1739-07-25, de Voltaire [François Marie Arouet] à Frederick II, king of Prussia.

Ce nectar jaune de Hongrie
Enfin dans Bruxelle est venu;
Le duc d'Aremberg l'a reçu
Dans la nombreuse compagnie
Des vins dont sa cave est fournie,
Et quand Voltaire en aura bu
Quelques coups avec Emilie
Son misérable individu,
Dans son estomac morfondu,
Sentira renaître la vie:
La faculté, la pharmacie,
N'auront jamais tant de vertu.
Adieu monsieur de Superville,
Mon ordonnance est du bon vin,
Federic est mon médecin
Et vous m'êtes fort inutile,
Adieu, je ne suis plus tenté
De vos drogues d'apoticaire,
Et tout ce qui me reste à faire
C'est de boire à votre santé.

Monseig. c'est Mr Shilling qui m'aprit il y a [? très peu de] jours la nouvelle du débarquement de ce bon vin dans la cave du patron de cette liqueur, et mr le duc d'Aremberg nous donnera ce divin tonnau à son retour d'Anguien. Mais la lettre de votre altesse royale dattée du 26 juin, et rendue par le dit mr Shilling, vaut tout le canton de Tokaye.

O prince aimable et plein de grâce,
Parlez; par quel art immortel,
Avec un goust si naturel,
Touchez vous la lire d'Horace
De ces mains dont la sage audace
Va confondre Machiavel?
Le ciel vous fit expressément
Pour nous instruire et pour nous plaire.
O monarques que l'on révère,
Grands rois, tâchez d'en faire autant:
Mais hélas vous n'y songez guère.

Et avec toutes ces grâces légères dont votre charmante lettre est pleine, voylà mr Shilling qui jure encore que Le régiment de votre altesse royale, est le plus bau régiment de Prusse, et par conséquent Le plus bau régiment du monde, car omne tulit punctum est votre devise.

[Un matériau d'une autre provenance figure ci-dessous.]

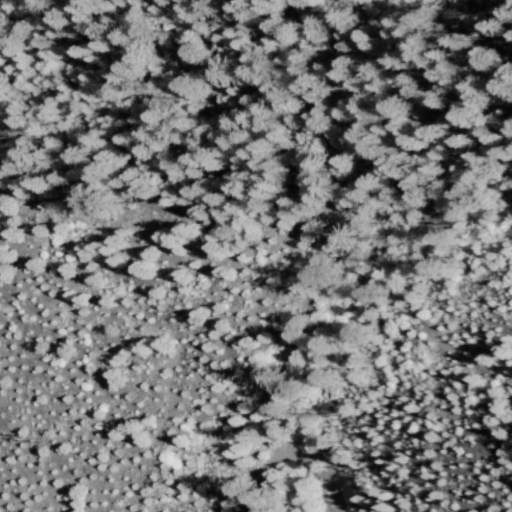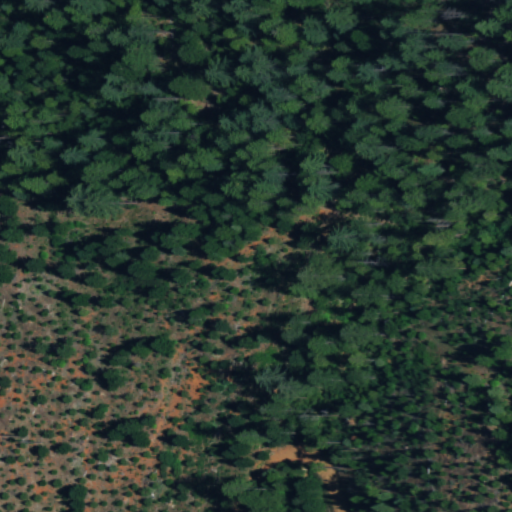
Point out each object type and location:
park: (255, 91)
road: (281, 445)
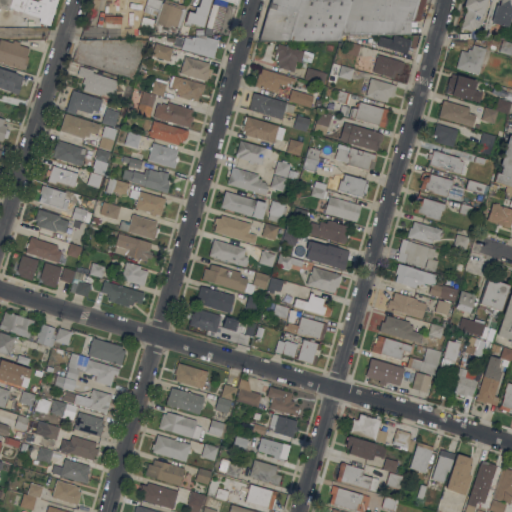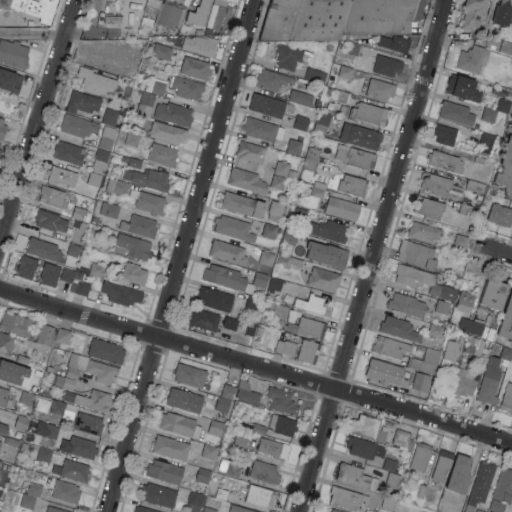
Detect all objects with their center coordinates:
building: (231, 1)
building: (233, 1)
building: (5, 3)
building: (18, 4)
building: (152, 7)
building: (34, 8)
building: (93, 8)
building: (37, 12)
building: (502, 12)
building: (502, 12)
building: (169, 13)
building: (197, 13)
building: (198, 13)
building: (472, 13)
building: (471, 14)
building: (172, 15)
building: (119, 16)
building: (215, 16)
building: (218, 16)
building: (338, 18)
building: (199, 32)
building: (208, 32)
road: (63, 33)
building: (198, 44)
building: (392, 44)
building: (395, 44)
building: (198, 45)
building: (330, 47)
building: (160, 51)
building: (162, 52)
building: (13, 53)
building: (13, 53)
building: (290, 56)
building: (286, 57)
building: (470, 58)
building: (475, 60)
building: (386, 66)
building: (195, 67)
building: (194, 68)
building: (340, 71)
building: (345, 72)
building: (312, 75)
building: (315, 75)
building: (272, 79)
building: (10, 80)
building: (271, 80)
building: (9, 81)
building: (97, 81)
building: (96, 82)
building: (157, 86)
building: (158, 87)
building: (185, 87)
building: (462, 87)
building: (188, 88)
building: (461, 88)
building: (378, 89)
building: (379, 89)
building: (342, 96)
building: (299, 97)
building: (300, 97)
building: (80, 102)
building: (82, 102)
building: (317, 102)
building: (146, 103)
building: (266, 105)
building: (269, 105)
building: (501, 105)
building: (502, 105)
building: (344, 109)
building: (456, 112)
building: (172, 113)
building: (174, 113)
building: (369, 113)
building: (370, 113)
building: (455, 113)
building: (488, 114)
building: (487, 115)
building: (109, 116)
building: (110, 116)
road: (38, 118)
building: (322, 121)
building: (299, 122)
building: (301, 122)
building: (320, 122)
building: (78, 125)
building: (77, 126)
building: (2, 128)
building: (3, 129)
building: (262, 129)
building: (167, 132)
building: (165, 133)
building: (444, 134)
building: (360, 135)
building: (443, 135)
building: (358, 136)
building: (107, 137)
building: (106, 138)
building: (132, 138)
building: (131, 139)
building: (486, 141)
building: (485, 142)
building: (293, 146)
building: (294, 146)
building: (0, 151)
building: (69, 151)
building: (252, 151)
building: (249, 152)
building: (68, 153)
building: (313, 153)
building: (163, 154)
building: (162, 155)
building: (357, 157)
building: (310, 158)
building: (354, 158)
building: (438, 158)
building: (99, 160)
building: (100, 160)
building: (479, 160)
building: (133, 161)
building: (133, 162)
building: (447, 162)
building: (310, 163)
building: (504, 164)
building: (506, 164)
building: (282, 168)
building: (292, 173)
building: (61, 174)
building: (61, 174)
building: (94, 178)
building: (146, 178)
building: (151, 178)
building: (93, 179)
building: (255, 180)
building: (246, 181)
building: (347, 184)
building: (348, 184)
building: (116, 185)
building: (442, 186)
building: (477, 186)
building: (441, 187)
building: (317, 190)
building: (317, 191)
building: (93, 192)
building: (298, 193)
building: (51, 196)
building: (53, 196)
building: (148, 201)
building: (148, 203)
building: (243, 204)
building: (241, 205)
building: (342, 207)
building: (429, 207)
building: (341, 208)
building: (429, 208)
building: (108, 209)
building: (109, 209)
building: (274, 209)
building: (276, 209)
building: (465, 209)
building: (79, 212)
building: (502, 212)
building: (78, 213)
building: (300, 213)
building: (499, 215)
building: (50, 219)
building: (96, 219)
building: (50, 221)
building: (140, 225)
building: (141, 226)
building: (232, 228)
building: (234, 228)
building: (327, 230)
building: (329, 230)
building: (268, 231)
building: (270, 231)
building: (424, 231)
building: (423, 232)
building: (287, 237)
building: (290, 237)
building: (459, 240)
building: (461, 240)
building: (134, 245)
building: (132, 247)
building: (43, 248)
building: (42, 249)
building: (74, 249)
building: (72, 250)
building: (228, 251)
building: (226, 252)
building: (326, 253)
building: (416, 253)
building: (325, 254)
building: (415, 254)
road: (503, 254)
road: (179, 255)
road: (373, 256)
building: (267, 257)
building: (265, 258)
building: (288, 261)
building: (282, 262)
building: (26, 266)
building: (25, 267)
building: (96, 268)
building: (95, 269)
building: (134, 272)
building: (50, 273)
building: (132, 273)
building: (54, 274)
building: (68, 274)
building: (411, 276)
building: (224, 277)
building: (233, 277)
building: (323, 278)
building: (259, 279)
building: (322, 279)
building: (421, 280)
building: (275, 284)
building: (79, 286)
building: (82, 287)
building: (441, 291)
building: (121, 293)
building: (491, 293)
building: (120, 294)
building: (493, 295)
building: (214, 298)
building: (213, 299)
building: (463, 301)
building: (463, 301)
building: (253, 303)
building: (313, 304)
building: (311, 305)
building: (405, 305)
building: (406, 305)
building: (442, 306)
building: (441, 307)
building: (279, 310)
building: (281, 310)
building: (292, 315)
building: (506, 317)
building: (203, 319)
building: (507, 319)
building: (207, 320)
building: (443, 321)
building: (16, 322)
building: (15, 323)
building: (232, 324)
building: (471, 325)
building: (311, 326)
building: (469, 326)
building: (247, 327)
building: (309, 327)
building: (399, 327)
building: (248, 328)
building: (397, 328)
building: (435, 330)
building: (259, 331)
building: (44, 334)
building: (46, 334)
building: (61, 335)
building: (64, 335)
building: (6, 341)
building: (5, 343)
building: (472, 345)
building: (389, 346)
building: (473, 346)
building: (284, 347)
building: (286, 347)
building: (389, 347)
building: (450, 349)
building: (106, 350)
building: (309, 350)
building: (105, 351)
building: (306, 351)
building: (506, 353)
building: (449, 354)
building: (23, 358)
building: (424, 361)
building: (425, 361)
road: (256, 364)
building: (91, 367)
building: (13, 371)
building: (85, 371)
building: (383, 371)
building: (382, 372)
building: (13, 373)
building: (40, 373)
building: (189, 373)
building: (188, 375)
building: (488, 380)
building: (64, 381)
building: (419, 381)
building: (420, 381)
building: (463, 381)
building: (489, 381)
building: (463, 384)
building: (228, 390)
building: (227, 391)
building: (247, 392)
building: (245, 393)
building: (3, 395)
building: (3, 396)
building: (27, 397)
building: (507, 397)
building: (26, 398)
building: (506, 398)
building: (88, 399)
building: (90, 399)
building: (184, 399)
building: (183, 400)
building: (282, 400)
building: (280, 401)
building: (41, 404)
building: (221, 404)
building: (222, 404)
building: (41, 405)
building: (58, 407)
building: (62, 409)
building: (21, 421)
building: (89, 422)
building: (87, 423)
building: (180, 424)
building: (283, 424)
building: (364, 424)
building: (179, 425)
building: (281, 425)
building: (216, 426)
building: (4, 427)
building: (214, 427)
building: (259, 427)
building: (367, 427)
building: (3, 428)
building: (45, 430)
building: (51, 430)
building: (18, 433)
building: (400, 437)
building: (29, 438)
building: (0, 440)
building: (402, 440)
building: (12, 441)
building: (240, 442)
building: (0, 443)
building: (24, 446)
building: (82, 446)
building: (360, 446)
building: (77, 447)
building: (169, 447)
building: (171, 447)
building: (273, 447)
building: (357, 447)
building: (271, 448)
building: (209, 450)
building: (207, 451)
building: (40, 453)
building: (43, 454)
building: (421, 455)
building: (419, 457)
building: (0, 462)
building: (388, 464)
building: (390, 464)
building: (440, 466)
building: (7, 467)
building: (228, 467)
building: (229, 467)
building: (440, 468)
building: (73, 469)
building: (70, 470)
building: (165, 470)
building: (163, 471)
building: (264, 471)
building: (262, 472)
building: (458, 473)
building: (458, 474)
building: (201, 475)
building: (203, 475)
building: (355, 476)
building: (357, 477)
building: (393, 479)
building: (480, 483)
building: (479, 485)
building: (503, 486)
building: (34, 489)
building: (66, 491)
building: (501, 491)
building: (65, 492)
building: (222, 492)
building: (420, 492)
building: (158, 494)
building: (159, 494)
building: (261, 495)
building: (29, 496)
building: (259, 496)
building: (348, 498)
building: (347, 499)
building: (27, 500)
building: (193, 502)
building: (195, 502)
building: (387, 502)
building: (496, 506)
building: (239, 508)
building: (53, 509)
building: (55, 509)
building: (142, 509)
building: (144, 509)
building: (209, 509)
building: (239, 509)
building: (208, 510)
building: (331, 510)
building: (337, 510)
building: (423, 511)
building: (477, 511)
building: (479, 511)
building: (490, 511)
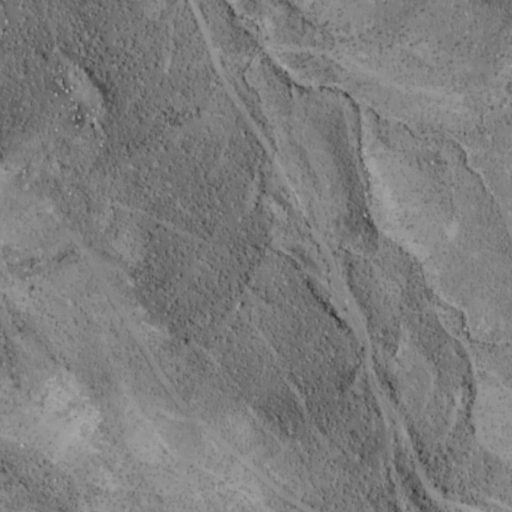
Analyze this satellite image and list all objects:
road: (459, 506)
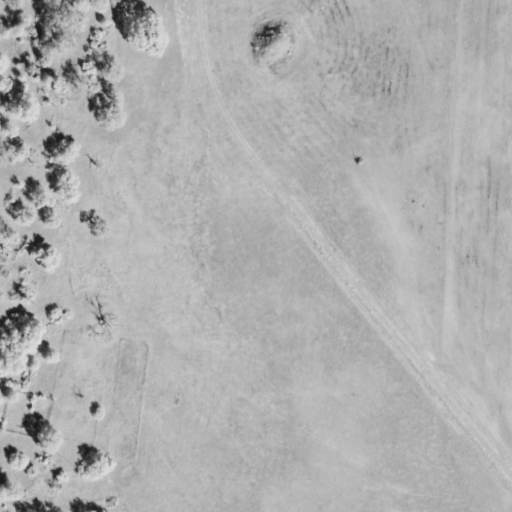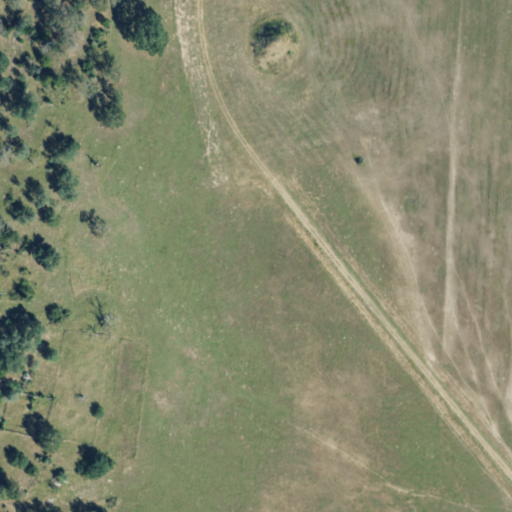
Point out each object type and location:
road: (422, 257)
road: (161, 444)
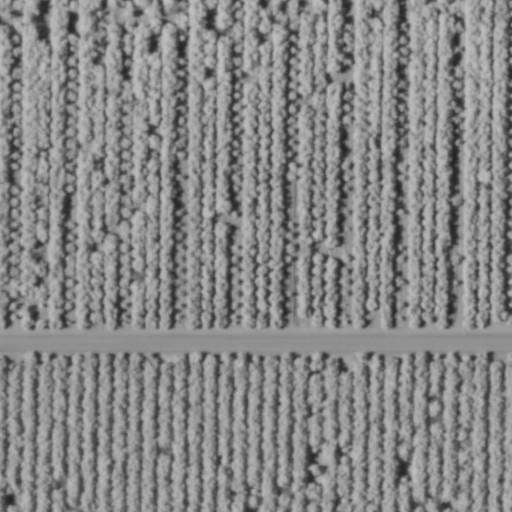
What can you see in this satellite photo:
road: (25, 166)
crop: (255, 256)
road: (255, 333)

Votre altesse Royale va visiter ses peuples septentrionaux, mais elle échauffera tous ces climats là, et je suis sûr que quand j'y viendray (car j'iray sans doute, je ne mourray point sans lui avoir fait ma cour) je trouveray qu'il fait plus chaud à Remusberg qu'à Frascati. Les philosophes auront bau prétendre que la terre s'est aprochée du soleil; ils feront de vains sistèmes et je sauray la vérité du fait.

V.a. R. me dit qu'il luy a fallu lire bien des livres pour son anti-Machiavel. Tant mieux, car elle ne lit qu'avec fruit, ce sont des métaux qui deviendront or dans votre creuset. Il y a des discours politiques de Gordon à la tête de sa traduction de Tacite, qui sont bien dignes d'êtres vus par un lecteur tel que mon prince. Mais d'ailleurs quel besoin Hercule a t'il de secours pour étouffer Antée, ou pour écraser Cacus?

Je vais vite travailler à achever le petit tribut que j'ay promis à mon unique maître. Elle aura dans quinze jours le second acte de Mahomet. Le premier doit luy être parvenu par la même voye des srs Girard et compagnie.

On a achevé une nouvelle édition de mes ouvrages en Hollande; mais votre altesse royale en a baucoup plus que les libraires n'en ont imprimé. Je ne reconois plus d'autre Henriade que celle qui est honorée de votre nom, et de vos bontez. Ce n'est pas moy sûrement qui ay fait les autres Henriades. Je quitte mon prince pour travailler à Mahomet et je suis avec.